The Danger of President Trump Isn't Dictatorship
by Megan McArdle
Let’s say Donald Trump manages to romp his way to the White House in November. The New Yorker’s Adam Gopnik paints a dire picture of what will follow: “If Trump came to power, there is a decent chance that the American experiment would be over. This is not a hyperbolic prediction; it is not a hysterical prediction; it is simply a candid reading of what history tells us happens in countries with leaders like Trump.”
Gopnik goes on to assure us that “Countries don’t really recover from being taken over by unstable authoritarian nationalists of any political bent, left or right -- not by Peróns or Castros or Putins or Francos or Lenins or fill in the blanks. The nation may survive, but the wound to hope and order will never fully heal.”
I don’t think I can be accused of being a Trump apologist; I’ve written a lot of words about the man, few of them kind. Nonetheless, I find Gopnik’s essay to be, well, a bit hyperbolic.
Take the notion that countries don’t recover from unstable authoritarian nationalists. It sounds true, because it seems as if it ought to be. But Gopnik fails to marshal much evidence.
The countries he names had big institutional problems before the dictators arrived and big problems afterward, so it’s hard to say that the one caused the other. History -- even of large, prosperous nations -- is littered with unstable authoritarian nationalists, or their smaller-scale equivalent.
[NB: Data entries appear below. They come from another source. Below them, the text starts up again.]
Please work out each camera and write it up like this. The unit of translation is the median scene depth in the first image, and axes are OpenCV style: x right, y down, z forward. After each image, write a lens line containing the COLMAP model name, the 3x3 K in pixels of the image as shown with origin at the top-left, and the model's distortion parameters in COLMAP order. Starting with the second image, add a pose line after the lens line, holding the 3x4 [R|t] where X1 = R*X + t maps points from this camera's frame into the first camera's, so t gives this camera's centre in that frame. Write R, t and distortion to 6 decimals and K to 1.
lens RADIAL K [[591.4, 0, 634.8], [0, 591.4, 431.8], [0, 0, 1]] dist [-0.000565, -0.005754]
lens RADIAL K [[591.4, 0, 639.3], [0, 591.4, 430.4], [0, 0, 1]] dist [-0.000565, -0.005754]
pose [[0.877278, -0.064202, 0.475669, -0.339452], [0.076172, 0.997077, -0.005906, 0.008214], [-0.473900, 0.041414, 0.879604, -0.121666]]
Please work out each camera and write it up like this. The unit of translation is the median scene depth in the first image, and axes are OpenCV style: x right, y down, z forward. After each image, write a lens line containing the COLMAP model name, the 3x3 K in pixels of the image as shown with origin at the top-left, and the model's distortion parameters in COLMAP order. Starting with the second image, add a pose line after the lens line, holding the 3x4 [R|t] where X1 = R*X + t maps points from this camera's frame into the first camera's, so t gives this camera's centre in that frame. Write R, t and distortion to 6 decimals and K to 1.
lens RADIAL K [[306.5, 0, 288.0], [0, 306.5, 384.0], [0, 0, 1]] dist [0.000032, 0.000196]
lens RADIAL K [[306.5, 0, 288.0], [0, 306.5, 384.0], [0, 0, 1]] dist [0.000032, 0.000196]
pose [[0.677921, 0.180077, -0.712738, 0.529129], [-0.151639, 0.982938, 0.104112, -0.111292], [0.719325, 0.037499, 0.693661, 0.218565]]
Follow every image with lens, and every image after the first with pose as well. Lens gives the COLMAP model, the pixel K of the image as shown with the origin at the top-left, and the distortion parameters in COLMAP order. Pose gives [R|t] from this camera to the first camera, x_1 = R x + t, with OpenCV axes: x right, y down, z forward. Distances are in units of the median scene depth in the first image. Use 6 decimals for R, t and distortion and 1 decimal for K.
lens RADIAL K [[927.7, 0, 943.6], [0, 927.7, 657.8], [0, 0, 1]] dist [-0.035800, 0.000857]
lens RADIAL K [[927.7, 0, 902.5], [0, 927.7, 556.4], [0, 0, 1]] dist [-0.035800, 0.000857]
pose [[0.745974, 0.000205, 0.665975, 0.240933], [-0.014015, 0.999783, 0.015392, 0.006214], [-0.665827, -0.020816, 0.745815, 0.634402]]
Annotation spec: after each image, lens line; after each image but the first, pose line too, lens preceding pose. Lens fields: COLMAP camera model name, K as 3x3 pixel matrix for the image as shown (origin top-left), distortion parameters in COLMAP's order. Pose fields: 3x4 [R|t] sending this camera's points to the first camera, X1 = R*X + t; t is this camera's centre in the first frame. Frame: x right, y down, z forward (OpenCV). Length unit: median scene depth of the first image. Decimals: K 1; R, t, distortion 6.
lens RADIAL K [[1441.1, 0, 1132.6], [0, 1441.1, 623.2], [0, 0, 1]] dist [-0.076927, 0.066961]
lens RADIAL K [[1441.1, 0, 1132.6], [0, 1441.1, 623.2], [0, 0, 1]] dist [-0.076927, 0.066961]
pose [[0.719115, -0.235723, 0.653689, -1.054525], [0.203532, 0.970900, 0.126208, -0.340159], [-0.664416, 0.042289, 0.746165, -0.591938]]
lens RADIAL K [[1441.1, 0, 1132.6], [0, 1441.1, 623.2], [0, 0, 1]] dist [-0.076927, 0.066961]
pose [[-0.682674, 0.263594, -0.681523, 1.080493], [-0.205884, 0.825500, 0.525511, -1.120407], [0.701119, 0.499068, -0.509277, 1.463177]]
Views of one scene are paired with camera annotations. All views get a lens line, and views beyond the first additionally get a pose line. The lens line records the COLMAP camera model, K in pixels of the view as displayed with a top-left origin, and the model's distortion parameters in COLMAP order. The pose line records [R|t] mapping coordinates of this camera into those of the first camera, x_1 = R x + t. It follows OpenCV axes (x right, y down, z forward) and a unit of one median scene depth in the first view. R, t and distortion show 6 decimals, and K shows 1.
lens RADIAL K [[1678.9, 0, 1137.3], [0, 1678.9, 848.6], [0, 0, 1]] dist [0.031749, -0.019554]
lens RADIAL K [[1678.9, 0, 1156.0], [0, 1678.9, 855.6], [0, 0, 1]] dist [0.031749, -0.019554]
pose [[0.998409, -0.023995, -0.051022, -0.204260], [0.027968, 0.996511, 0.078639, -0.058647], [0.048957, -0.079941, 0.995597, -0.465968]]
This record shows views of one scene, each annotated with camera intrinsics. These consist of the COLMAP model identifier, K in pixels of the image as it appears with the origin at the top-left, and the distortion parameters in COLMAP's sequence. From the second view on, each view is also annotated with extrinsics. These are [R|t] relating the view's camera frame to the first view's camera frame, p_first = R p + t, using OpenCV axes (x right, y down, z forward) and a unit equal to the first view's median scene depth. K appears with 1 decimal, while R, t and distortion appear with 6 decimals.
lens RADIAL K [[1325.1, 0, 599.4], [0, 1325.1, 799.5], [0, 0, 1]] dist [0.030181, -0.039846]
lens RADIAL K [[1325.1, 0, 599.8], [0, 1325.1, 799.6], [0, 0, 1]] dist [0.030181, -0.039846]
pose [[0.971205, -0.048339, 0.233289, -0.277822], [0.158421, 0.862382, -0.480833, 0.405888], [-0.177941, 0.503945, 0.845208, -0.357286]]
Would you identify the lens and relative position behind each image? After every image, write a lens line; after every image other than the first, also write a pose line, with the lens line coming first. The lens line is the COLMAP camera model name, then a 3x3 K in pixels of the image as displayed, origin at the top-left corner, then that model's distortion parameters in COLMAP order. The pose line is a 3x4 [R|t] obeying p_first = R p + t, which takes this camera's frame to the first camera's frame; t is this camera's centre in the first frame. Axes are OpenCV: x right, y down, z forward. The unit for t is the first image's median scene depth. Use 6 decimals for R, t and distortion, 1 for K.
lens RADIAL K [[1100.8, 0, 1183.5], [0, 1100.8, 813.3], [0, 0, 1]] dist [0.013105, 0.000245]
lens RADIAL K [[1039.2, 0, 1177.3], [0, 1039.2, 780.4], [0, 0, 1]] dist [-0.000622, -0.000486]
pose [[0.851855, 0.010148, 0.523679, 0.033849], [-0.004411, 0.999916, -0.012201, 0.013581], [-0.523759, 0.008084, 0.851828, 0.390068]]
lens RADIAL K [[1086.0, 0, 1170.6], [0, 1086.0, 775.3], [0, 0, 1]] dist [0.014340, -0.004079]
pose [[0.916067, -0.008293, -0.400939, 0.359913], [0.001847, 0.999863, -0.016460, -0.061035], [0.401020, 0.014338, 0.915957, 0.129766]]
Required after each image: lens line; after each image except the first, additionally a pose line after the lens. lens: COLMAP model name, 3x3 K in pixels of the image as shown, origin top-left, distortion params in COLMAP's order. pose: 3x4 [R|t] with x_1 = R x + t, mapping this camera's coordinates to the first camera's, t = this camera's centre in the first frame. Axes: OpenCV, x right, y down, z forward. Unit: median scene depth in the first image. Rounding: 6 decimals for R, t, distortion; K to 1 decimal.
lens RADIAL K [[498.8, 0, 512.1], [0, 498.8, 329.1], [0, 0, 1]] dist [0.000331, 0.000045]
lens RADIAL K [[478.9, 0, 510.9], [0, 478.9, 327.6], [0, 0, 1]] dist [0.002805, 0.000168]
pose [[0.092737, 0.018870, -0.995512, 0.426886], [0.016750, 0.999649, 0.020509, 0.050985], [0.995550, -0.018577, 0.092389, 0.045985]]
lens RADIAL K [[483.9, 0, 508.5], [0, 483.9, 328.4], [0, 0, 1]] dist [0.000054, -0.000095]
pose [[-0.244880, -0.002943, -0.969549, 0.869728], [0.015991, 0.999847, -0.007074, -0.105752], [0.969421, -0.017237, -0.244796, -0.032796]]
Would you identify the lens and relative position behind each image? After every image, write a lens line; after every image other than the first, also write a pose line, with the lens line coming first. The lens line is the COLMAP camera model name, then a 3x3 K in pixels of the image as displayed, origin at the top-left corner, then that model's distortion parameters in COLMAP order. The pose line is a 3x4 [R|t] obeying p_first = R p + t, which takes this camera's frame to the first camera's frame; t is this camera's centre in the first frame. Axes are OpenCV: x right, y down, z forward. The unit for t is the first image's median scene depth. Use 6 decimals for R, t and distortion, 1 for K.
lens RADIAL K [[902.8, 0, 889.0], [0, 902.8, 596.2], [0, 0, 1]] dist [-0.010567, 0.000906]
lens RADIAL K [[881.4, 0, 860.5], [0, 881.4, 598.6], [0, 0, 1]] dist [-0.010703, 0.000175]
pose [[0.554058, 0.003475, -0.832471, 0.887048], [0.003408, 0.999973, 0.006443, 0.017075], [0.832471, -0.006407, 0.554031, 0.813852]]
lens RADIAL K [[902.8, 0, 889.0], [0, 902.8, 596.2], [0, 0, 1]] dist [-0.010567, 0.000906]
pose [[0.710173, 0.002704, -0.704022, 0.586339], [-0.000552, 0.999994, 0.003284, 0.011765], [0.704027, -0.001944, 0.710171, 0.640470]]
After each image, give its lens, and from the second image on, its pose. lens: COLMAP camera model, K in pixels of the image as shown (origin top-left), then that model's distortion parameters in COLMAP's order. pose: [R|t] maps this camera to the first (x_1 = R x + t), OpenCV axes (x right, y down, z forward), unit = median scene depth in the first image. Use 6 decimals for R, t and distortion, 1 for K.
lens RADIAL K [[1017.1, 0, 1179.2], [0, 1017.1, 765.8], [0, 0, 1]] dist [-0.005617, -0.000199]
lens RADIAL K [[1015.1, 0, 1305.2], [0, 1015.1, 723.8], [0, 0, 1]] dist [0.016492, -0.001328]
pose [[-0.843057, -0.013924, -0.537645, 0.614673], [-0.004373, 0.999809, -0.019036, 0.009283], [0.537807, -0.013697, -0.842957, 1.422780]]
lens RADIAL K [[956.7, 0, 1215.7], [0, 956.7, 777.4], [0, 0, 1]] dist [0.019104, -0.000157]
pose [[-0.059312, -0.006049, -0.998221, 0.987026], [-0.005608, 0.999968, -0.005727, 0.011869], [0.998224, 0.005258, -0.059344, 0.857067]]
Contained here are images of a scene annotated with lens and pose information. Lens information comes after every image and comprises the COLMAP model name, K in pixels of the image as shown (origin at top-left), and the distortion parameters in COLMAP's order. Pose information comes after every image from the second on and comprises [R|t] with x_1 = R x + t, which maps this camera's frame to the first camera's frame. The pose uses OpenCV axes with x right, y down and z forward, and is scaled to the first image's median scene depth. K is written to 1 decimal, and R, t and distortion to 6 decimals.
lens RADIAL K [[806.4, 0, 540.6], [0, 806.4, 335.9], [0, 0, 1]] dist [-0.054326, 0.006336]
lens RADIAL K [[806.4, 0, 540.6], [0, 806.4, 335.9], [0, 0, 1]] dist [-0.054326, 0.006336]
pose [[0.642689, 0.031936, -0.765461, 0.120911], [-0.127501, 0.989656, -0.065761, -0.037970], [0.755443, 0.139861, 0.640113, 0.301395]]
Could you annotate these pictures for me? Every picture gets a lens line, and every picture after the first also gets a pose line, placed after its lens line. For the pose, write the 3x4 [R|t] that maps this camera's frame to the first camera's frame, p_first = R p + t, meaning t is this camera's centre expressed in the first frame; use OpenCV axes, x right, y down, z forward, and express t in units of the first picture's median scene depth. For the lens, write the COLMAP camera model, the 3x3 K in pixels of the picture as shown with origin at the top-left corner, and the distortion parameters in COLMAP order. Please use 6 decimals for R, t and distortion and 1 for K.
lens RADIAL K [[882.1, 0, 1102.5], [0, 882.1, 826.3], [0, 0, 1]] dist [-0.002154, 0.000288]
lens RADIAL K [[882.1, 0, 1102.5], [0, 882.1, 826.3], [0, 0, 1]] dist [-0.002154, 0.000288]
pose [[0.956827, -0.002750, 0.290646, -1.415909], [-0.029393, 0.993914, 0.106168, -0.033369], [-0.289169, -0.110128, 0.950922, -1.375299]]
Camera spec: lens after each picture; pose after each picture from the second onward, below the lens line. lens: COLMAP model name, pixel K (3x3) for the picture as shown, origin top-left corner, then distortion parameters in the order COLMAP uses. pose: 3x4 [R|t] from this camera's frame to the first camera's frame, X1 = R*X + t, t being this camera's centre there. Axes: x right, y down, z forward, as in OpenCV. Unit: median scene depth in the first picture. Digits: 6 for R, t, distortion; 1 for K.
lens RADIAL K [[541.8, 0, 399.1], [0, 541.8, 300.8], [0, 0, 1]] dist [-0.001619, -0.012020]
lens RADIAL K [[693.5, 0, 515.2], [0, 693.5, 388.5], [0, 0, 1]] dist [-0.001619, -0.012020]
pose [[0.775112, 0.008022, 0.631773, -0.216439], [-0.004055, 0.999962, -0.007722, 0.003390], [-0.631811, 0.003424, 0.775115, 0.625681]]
Precious few are the countries that have not, at one time or other, been ruled by fiercely tribal autocrats with weak administrative skills and size-12 egos jammed uncomfortably into size-4 souls. If your country ever had a monarchy, you can look down the list of kings and pick out your own candidates.
Maybe Gopnik only refers to modern countries? Or perhaps he means that countries require some sort of hard reset after a dictatorship, or that the wounds take a long time to heal? But some countries seem to have transitioned to democracy all right without a “hard reset,” and saying “these things take time to recover from” weakens Gopnik’s statement to the trivial argument that history has consequences.
Moreover, the “modern times” restriction makes it hard to generalize, simply because there just aren’t that many modern democracies around, or enough years of history to study from them. Even then, it seems like a stretch to say that a place like Chile has “never recovered” from a loathsome dictatorship. Chile had a largely peaceful transition back to democracy in the late 1980s, as did South Korea around the same time. I’m sure that psychic scars linger, but are they really worse than, say, the psychic scars of our own Civil War which involved, let us not forget, a certain amount of liberty-taking with constitutional rights?
And that assumes that Trump, having taken power, would turn into a Peron or a Lenin, and not, say, just a bad president. Leave aside for now the argument over whether he has genuinely scary-dictator instincts (I see worrying signs that he does, but this is unprovable until he tries to do scary-dictator things rather than just bray about them).
There are two stages to becoming a scary autocrat. First, you have to get into a position to seize power. The most traditional routes are the military (a task for which Donald Trump’s bone spurs left him tragically disqualified), or winning elected office to abolish or corrupt the electoral process. The former route has its risks, but once you’ve safely arrived in the presidential palace, it’s pretty easy to dispense with democracy, since you have all the guns. The latter route means you need the rest of government, including all the folks with guns, to go along with you.
This certainly does happen, even in countries that have been practicing democracies for a while. But it’s by no means a given.